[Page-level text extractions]
═══

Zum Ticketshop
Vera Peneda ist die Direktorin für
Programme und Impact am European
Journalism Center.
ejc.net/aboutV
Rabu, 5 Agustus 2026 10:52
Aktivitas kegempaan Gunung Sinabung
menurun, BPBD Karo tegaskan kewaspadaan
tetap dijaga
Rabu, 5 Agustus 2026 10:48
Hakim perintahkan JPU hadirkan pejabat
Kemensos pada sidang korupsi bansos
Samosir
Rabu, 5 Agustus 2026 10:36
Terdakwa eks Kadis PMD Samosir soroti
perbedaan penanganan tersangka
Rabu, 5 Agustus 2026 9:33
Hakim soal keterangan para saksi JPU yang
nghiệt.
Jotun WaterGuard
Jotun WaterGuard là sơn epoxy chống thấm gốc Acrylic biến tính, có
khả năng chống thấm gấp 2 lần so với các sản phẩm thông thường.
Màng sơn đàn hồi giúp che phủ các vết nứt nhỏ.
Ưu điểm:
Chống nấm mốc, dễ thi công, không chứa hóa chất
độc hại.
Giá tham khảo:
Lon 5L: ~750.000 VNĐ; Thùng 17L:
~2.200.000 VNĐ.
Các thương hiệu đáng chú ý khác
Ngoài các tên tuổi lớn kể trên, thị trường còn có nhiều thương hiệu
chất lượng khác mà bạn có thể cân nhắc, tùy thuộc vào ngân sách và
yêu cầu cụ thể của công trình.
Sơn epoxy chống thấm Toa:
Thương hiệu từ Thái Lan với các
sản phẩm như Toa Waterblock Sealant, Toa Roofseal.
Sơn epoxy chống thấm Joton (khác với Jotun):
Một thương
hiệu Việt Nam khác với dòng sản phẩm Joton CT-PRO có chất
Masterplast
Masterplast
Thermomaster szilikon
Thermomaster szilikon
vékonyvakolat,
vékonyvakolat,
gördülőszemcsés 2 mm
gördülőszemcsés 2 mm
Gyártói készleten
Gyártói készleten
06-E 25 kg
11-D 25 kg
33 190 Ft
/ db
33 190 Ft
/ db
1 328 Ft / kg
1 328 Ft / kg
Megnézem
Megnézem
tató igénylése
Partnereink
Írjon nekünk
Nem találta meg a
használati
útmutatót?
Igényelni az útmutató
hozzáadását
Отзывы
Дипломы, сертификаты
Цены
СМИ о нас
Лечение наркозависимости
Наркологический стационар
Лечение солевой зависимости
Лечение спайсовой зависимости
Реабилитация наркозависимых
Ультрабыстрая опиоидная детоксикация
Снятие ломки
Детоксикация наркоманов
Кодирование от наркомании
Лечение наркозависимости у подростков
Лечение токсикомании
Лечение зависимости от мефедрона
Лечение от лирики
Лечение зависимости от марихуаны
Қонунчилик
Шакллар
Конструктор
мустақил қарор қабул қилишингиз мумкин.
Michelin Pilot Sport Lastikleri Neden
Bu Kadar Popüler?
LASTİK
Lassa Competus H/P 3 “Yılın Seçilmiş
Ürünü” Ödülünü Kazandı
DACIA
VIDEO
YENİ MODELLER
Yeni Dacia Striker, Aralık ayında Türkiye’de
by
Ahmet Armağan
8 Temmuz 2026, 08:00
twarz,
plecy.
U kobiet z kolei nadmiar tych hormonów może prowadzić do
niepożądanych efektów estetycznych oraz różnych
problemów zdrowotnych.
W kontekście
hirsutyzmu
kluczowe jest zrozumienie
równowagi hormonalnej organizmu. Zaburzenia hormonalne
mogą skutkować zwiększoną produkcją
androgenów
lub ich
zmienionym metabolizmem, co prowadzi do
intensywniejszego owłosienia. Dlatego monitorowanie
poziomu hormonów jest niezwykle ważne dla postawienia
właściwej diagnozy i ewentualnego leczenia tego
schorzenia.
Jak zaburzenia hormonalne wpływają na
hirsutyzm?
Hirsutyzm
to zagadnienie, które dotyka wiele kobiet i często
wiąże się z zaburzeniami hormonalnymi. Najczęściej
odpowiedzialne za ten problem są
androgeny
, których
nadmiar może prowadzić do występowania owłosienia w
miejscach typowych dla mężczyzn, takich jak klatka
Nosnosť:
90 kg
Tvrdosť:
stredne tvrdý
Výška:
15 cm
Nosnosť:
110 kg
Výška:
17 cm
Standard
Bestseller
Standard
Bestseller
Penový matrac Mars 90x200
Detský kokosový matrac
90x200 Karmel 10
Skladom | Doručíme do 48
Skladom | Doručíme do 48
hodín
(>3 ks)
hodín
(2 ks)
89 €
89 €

═══

| Work to complete |
Copy all of the data exactly. Skip nothing.

| Solution to the exercise |
Zum Ticketshop
Vera Peneda ist die Direktorin für
Programme und Impact am European
Journalism Center.
ejc.net/aboutV
Rabu, 5 Agustus 2026 10:52
Aktivitas kegempaan Gunung Sinabung
menurun, BPBD Karo tegaskan kewaspadaan
tetap dijaga
Rabu, 5 Agustus 2026 10:48
Hakim perintahkan JPU hadirkan pejabat
Kemensos pada sidang korupsi bansos
Samosir
Rabu, 5 Agustus 2026 10:36
Terdakwa eks Kadis PMD Samosir soroti
perbedaan penanganan tersangka
Rabu, 5 Agustus 2026 9:33
Hakim soal keterangan para saksi JPU yang
nghiệt.
Jotun WaterGuard
Jotun WaterGuard là sơn epoxy chống thấm gốc Acrylic biến tính, có
khả năng chống thấm gấp 2 lần so với các sản phẩm thông thường.
Màng sơn đàn hồi giúp che phủ các vết nứt nhỏ.
Ưu điểm:
Chống nấm mốc, dễ thi công, không chứa hóa chất
độc hại.
Giá tham khảo:
Lon 5L: ~750.000 VNĐ; Thùng 17L:
~2.200.000 VNĐ.
Các thương hiệu đáng chú ý khác
Ngoài các tên tuổi lớn kể trên, thị trường còn có nhiều thương hiệu
chất lượng khác mà bạn có thể cân nhắc, tùy thuộc vào ngân sách và
yêu cầu cụ thể của công trình.
Sơn epoxy chống thấm Toa:
Thương hiệu từ Thái Lan với các
sản phẩm như Toa Waterblock Sealant, Toa Roofseal.
Sơn epoxy chống thấm Joton (khác với Jotun):
Một thương
hiệu Việt Nam khác với dòng sản phẩm Joton CT-PRO có chất
Masterplast
Masterplast
Thermomaster szilikon
Thermomaster szilikon
vékonyvakolat,
vékonyvakolat,
gördülőszemcsés 2 mm
gördülőszemcsés 2 mm
Gyártói készleten
Gyártói készleten
06-E 25 kg
11-D 25 kg
33 190 Ft
/ db
33 190 Ft
/ db
1 328 Ft / kg
1 328 Ft / kg
Megnézem
Megnézem
tató igénylése
Partnereink
Írjon nekünk
Nem találta meg a
használati
útmutatót?
Igényelni az útmutató
hozzáadását
Отзывы
Дипломы, сертификаты
Цены
СМИ о нас
Лечение наркозависимости
Наркологический стационар
Лечение солевой зависимости
Лечение спайсовой зависимости
Реабилитация наркозависимых
Ультрабыстрая опиоидная детоксикация
Снятие ломки
Детоксикация наркоманов
Кодирование от наркомании
Лечение наркозависимости у подростков
Лечение токсикомании
Лечение зависимости от мефедрона
Лечение от лирики
Лечение зависимости от марихуаны
Қонунчилик
Шакллар
Конструктор
мустақил қарор қабул қилишингиз мумкин.
Michelin Pilot Sport Lastikleri Neden
Bu Kadar Popüler?
LASTİK
Lassa Competus H/P 3 “Yılın Seçilmiş
Ürünü” Ödülünü Kazandı
DACIA
VIDEO
YENİ MODELLER
Yeni Dacia Striker, Aralık ayında Türkiye’de
by
Ahmet Armağan
8 Temmuz 2026, 08:00
twarz,
plecy.
U kobiet z kolei nadmiar tych hormonów może prowadzić do
niepożądanych efektów estetycznych oraz różnych
problemów zdrowotnych.
W kontekście
hirsutyzmu
kluczowe jest zrozumienie
równowagi hormonalnej organizmu. Zaburzenia hormonalne
mogą skutkować zwiększoną produkcją
androgenów
lub ich
zmienionym metabolizmem, co prowadzi do
intensywniejszego owłosienia. Dlatego monitorowanie
poziomu hormonów jest niezwykle ważne dla postawienia
właściwej diagnozy i ewentualnego leczenia tego
schorzenia.
Jak zaburzenia hormonalne wpływają na
hirsutyzm?
Hirsutyzm
to zagadnienie, które dotyka wiele kobiet i często
wiąże się z zaburzeniami hormonalnymi. Najczęściej
odpowiedzialne za ten problem są
androgeny
, których
nadmiar może prowadzić do występowania owłosienia w
miejscach typowych dla mężczyzn, takich jak klatka
Nosnosť:
90 kg
Tvrdosť:
stredne tvrdý
Výška:
15 cm
Nosnosť:
110 kg
Výška:
17 cm
Standard
Bestseller
Standard
Bestseller
Penový matrac Mars 90x200
Detský kokosový matrac
90x200 Karmel 10
Skladom | Doručíme do 48
Skladom | Doručíme do 48
hodín
(>3 ks)
hodín
(2 ks)
89 €
89 €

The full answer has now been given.